The language you use around transitioning—"the dam has burst, the scales have fallen away, the fog has lifted”—suggests a sense of relief, a repression lifted. Was that the dominant feeling? What else did you feel?
I continue to be amazed, every day, by how right and sensible it feels for me to be a woman. It clears up so many small mysteries, resolves so many long-term personality quandaries. I can breathe fully now. I might feel ugly or unconvincing but that does not seem to affect the core knowledge that this is who I am. I have never felt so much myself, unapologetically.
At one point, you write about a “ thoroughgoing failure to play a male role in life…”How did you see gender roles before transitioning and how did they evolve for you?
An interesting, unanticipated consequence of estrogen is that I now see men as I’d never quite seen them before. I’ve become an amused observer of styles of gender roleplay I just lazily or fearfully took as givens back then. It continually blows my mind when I realize how completely I’d misunderstood masculinity when I was trying to perform it. As for femininity, I had previously worshiped it, and now I live there. I just decreed that everything I did or thought would henceforth be feminine, because I was.

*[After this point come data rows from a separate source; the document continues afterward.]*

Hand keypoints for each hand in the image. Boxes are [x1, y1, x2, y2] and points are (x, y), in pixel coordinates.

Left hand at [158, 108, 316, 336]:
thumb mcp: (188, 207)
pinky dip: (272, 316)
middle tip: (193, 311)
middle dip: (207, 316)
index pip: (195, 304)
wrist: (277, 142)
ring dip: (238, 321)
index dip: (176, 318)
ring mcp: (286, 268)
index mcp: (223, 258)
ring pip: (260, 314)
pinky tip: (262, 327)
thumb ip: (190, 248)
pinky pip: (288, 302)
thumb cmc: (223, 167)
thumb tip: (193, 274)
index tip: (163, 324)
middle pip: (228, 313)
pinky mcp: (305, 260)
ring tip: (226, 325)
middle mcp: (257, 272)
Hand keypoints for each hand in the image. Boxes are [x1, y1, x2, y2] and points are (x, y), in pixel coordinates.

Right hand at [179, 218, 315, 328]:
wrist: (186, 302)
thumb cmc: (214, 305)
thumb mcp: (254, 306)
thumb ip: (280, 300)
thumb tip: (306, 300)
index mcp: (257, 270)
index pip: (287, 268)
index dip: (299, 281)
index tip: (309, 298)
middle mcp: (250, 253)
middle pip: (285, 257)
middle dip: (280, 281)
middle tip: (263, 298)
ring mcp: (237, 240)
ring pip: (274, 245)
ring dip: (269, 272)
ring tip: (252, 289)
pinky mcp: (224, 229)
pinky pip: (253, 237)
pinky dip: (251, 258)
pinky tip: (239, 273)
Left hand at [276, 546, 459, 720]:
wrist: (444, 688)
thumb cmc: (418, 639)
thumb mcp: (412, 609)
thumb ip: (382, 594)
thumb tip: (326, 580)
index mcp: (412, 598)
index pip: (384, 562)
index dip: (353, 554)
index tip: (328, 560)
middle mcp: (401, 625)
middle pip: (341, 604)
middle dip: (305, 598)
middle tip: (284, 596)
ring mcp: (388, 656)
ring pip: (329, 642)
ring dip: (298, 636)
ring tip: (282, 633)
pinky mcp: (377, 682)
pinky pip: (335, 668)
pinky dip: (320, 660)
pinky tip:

What kind of support did you receive from the Transgender community?
I’m never sure quite what anybody means by the C word, but a number of trans women were and are hugely important to me: my friend Leor and her friend Jordon, both recent Bard graduates, and a number of correspondents in other states who are closer to my age. I also joined the local trans support group for a year, and met people from every background, which was illuminating.
Speaking of Leor, I was quite moved by your description of what you learned from her. Who is she and how did she become a mentor of sorts?
Leor was the star pupil of my late friend Barabra Ess, in the photo department at Bard, and that’s how we met. It was kind of a miracle, really. She was the perfect person to guide me through transitioning: beautiful, self-confident, brilliant, and brilliantly empathetic. She gave me courage, in addition to a lot of practical tips. And I love the fact that my elder is 43 years younger than me.
At a few different points, you bring up your age when considering your transition. Do you wish you had done it or could have done it sooner?
It’s my particular heartbreak to realize that no matter how hard I try, I will never be a young woman. I dearly wish I could have transitioned in my teens, as early as possible. Or at any time since. But it would not have been possible before maybe a decade ago.
You write about “building Lucy…as an amalgam of overlapping construction projects—visual, social, behavioral, internal—that had to be fit in around whatever crazed spurts of nerves or sometimes immobilizing euphoria interrupted their tight schedule.” Do you still feel like you are building Lucy? Or, is she, are you complete?
I don’t think Lucy is complete, by any means, and I’m delighted to think that I will continue to evolve. Even physically, since I’ve been on hormone replacement therapy for a mere 32 months, the process is far from peaking. But I’m not really much engaged in working on my presentation these days—apart from making fashion choices, of course.
You write frequently about feelings of heaviness or unease. “My secret poisoned my entire experience of life” and “I was actively practicing hypocrisy.” What does life look like for you these days?
I’m quite at ease in my body. Since fully inhabiting myself—it’s been three years since the egg broke—I haven’t felt for a second the way I used to: crippled by self-consciousness.
I was very moved to read “ I genuinely like who I am—I’m turning out better than I imagined, or feared.” A couple pages later, you say “ I am the person I feared most of my life.” Do you feel any tension in holding these two truths simultaneously?
There’s no contradiction there. I had to face the fear of being who I am before I could become who I am.